New policing legislation, some of which became effective on July 25, has local governments and law enforcement agencies across the state, including the City of Bellingham, working to adjust to changes and explain them to community members.
The Washington State Legislature enacted a series of new policing laws during the 2021 legislative session, some that change the way law enforcement services are delivered. The legislation included changes to police tactics, handling of mental health calls, officer certification and decertification, use of civilian oversight boards to investigate use of force cases and more. Summaries of the most significant bills are posted on the City website.
“We are working to understand and make changes to comply with new legislation,” Bellingham Mayor Seth Fleetwood said. “We are looking at these issues not only as policing issues, but as City-wide and community-wide issues that we need to work on together. The City, along with our various partners, can and will handle the challenges and changes this new legislation brings.“
“In some cases, new laws rely on services or protocols that have not yet been established or funded. In other cases, we will respond to calls for law enforcement service but our actions once we arrive may look different than in the past. We have processes in place to consider, fund, and establish the alternative programs necessary to meet new requirements,” he said.
“The intentions behind these new requirements are values we all share: transparency, fairness, accountability, safety, and providing the right kinds of services for people when they need help, especially the most vulnerable members of our community. ”
Bellingham Police Chief Flo Simon said her department’s first priority remains the safety and welfare of all residents and visitors to our City. She said when people call 9-1-1 seeking law enforcement services, Bellingham Police will respond as appropriate and as resources allow, similar to how the department has responded in the past. In some instances, she said, how officers react once they arrive may change as the result of new legislation.

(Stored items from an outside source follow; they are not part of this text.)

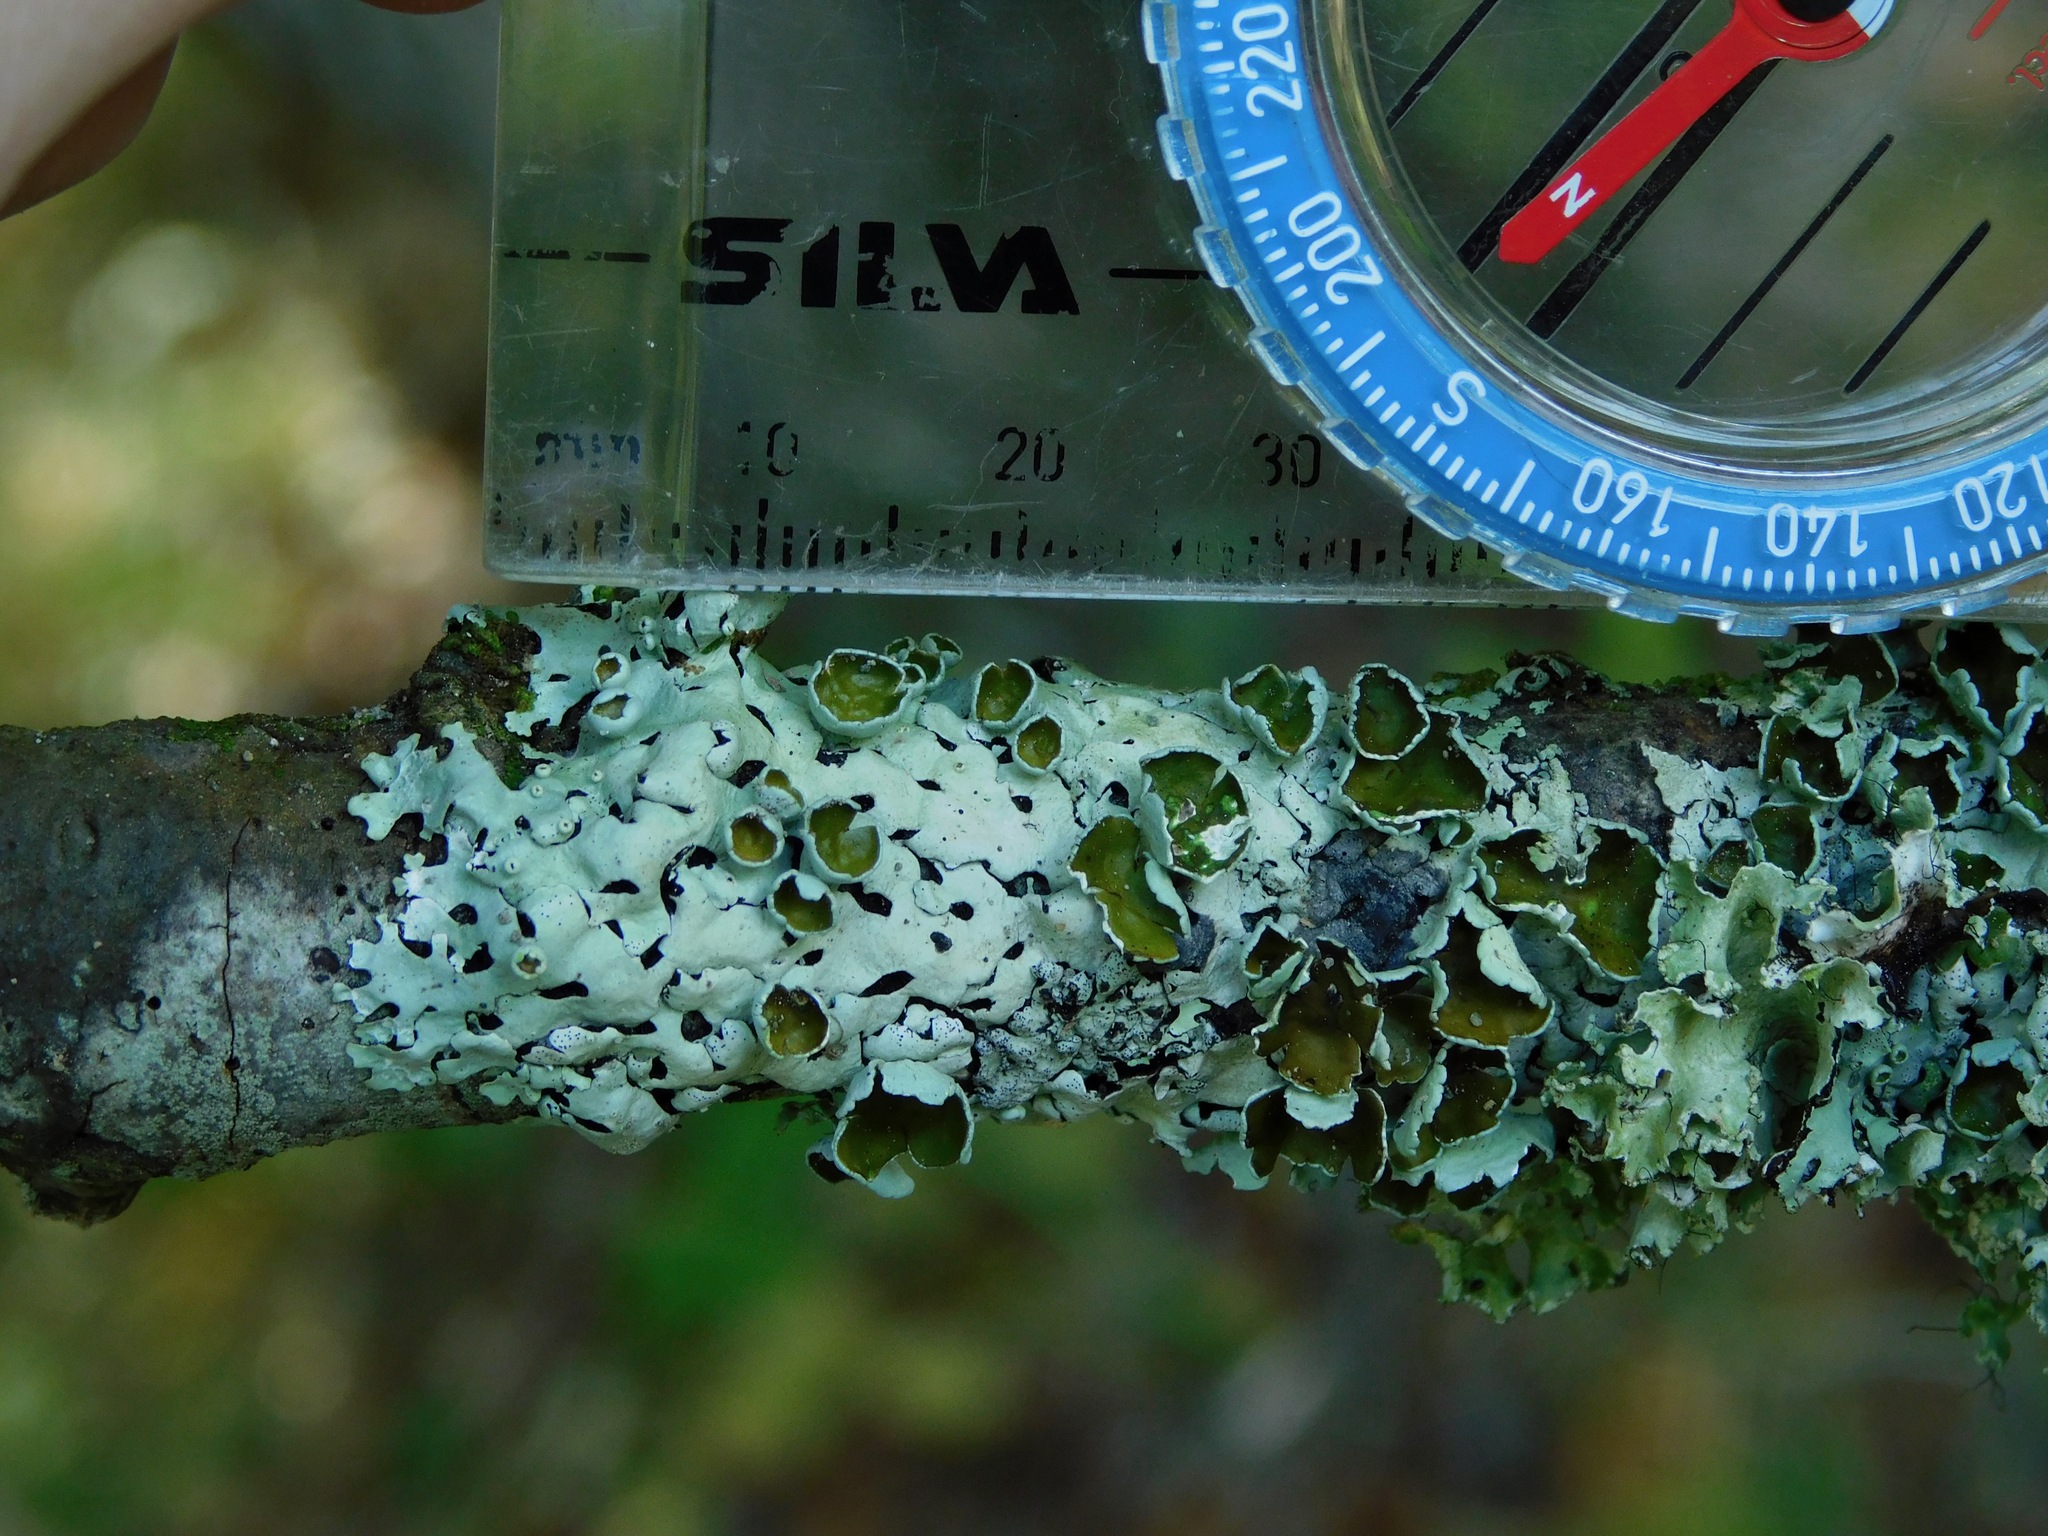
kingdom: Fungi
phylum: Ascomycota
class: Lecanoromycetes
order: Lecanorales
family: Parmeliaceae
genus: Hypotrachyna
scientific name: Hypotrachyna livida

“While we are fortunate Bellingham Police already met some of the requirements of the new laws before they were adopted, there are a number of changes requiring our officers to alter our response to certain calls, such as those involving behavioral health concerns,” she said.
Simon said tight timelines for implementation by local law enforcement agencies, requirements to alter police actions when responding to certain calls, and unintended consequences of some of the changes, may be seen by community members as the laws take effect. Her department and other City officials are reaching out to the community to explain the changes and how local policing and other City services will be impacted.
Community education about new policing laws
Simon said lawmakers’ focus on police reform during the legislative session resulted in the passage of nearly 100 law enforcement-related bills; 13 are especially significant.
These bills were signed into law by Governor Jay Inslee on May 18, 2021, and many became effective on July 25, 2021. Bellingham Police Department and other City staff are working to understand the bills, train officers, and adapt operations.
Deputy Police Chief Don Almer provided an overview of new legislation during the July 12 Bellingham City Council Committee of the Whole meeting (YouTube video).
A synopsis of all the bills and links to other related information is available on the City website. The website also provides contact information to sign up for a group presentation or to ask questions about the new legislation. Community members can ask questions and provide feedback about the new laws on the City’s Engage Bellingham website.
“Regardless of the some of the challenges presented by these changes,” Simon said. “I am committed to providing the best service possible to our City while upholding the requirements set forth by the new laws. We are in this together, and if we work together, communicate and have productive conversations, many of the unintended consequences can be resolved.”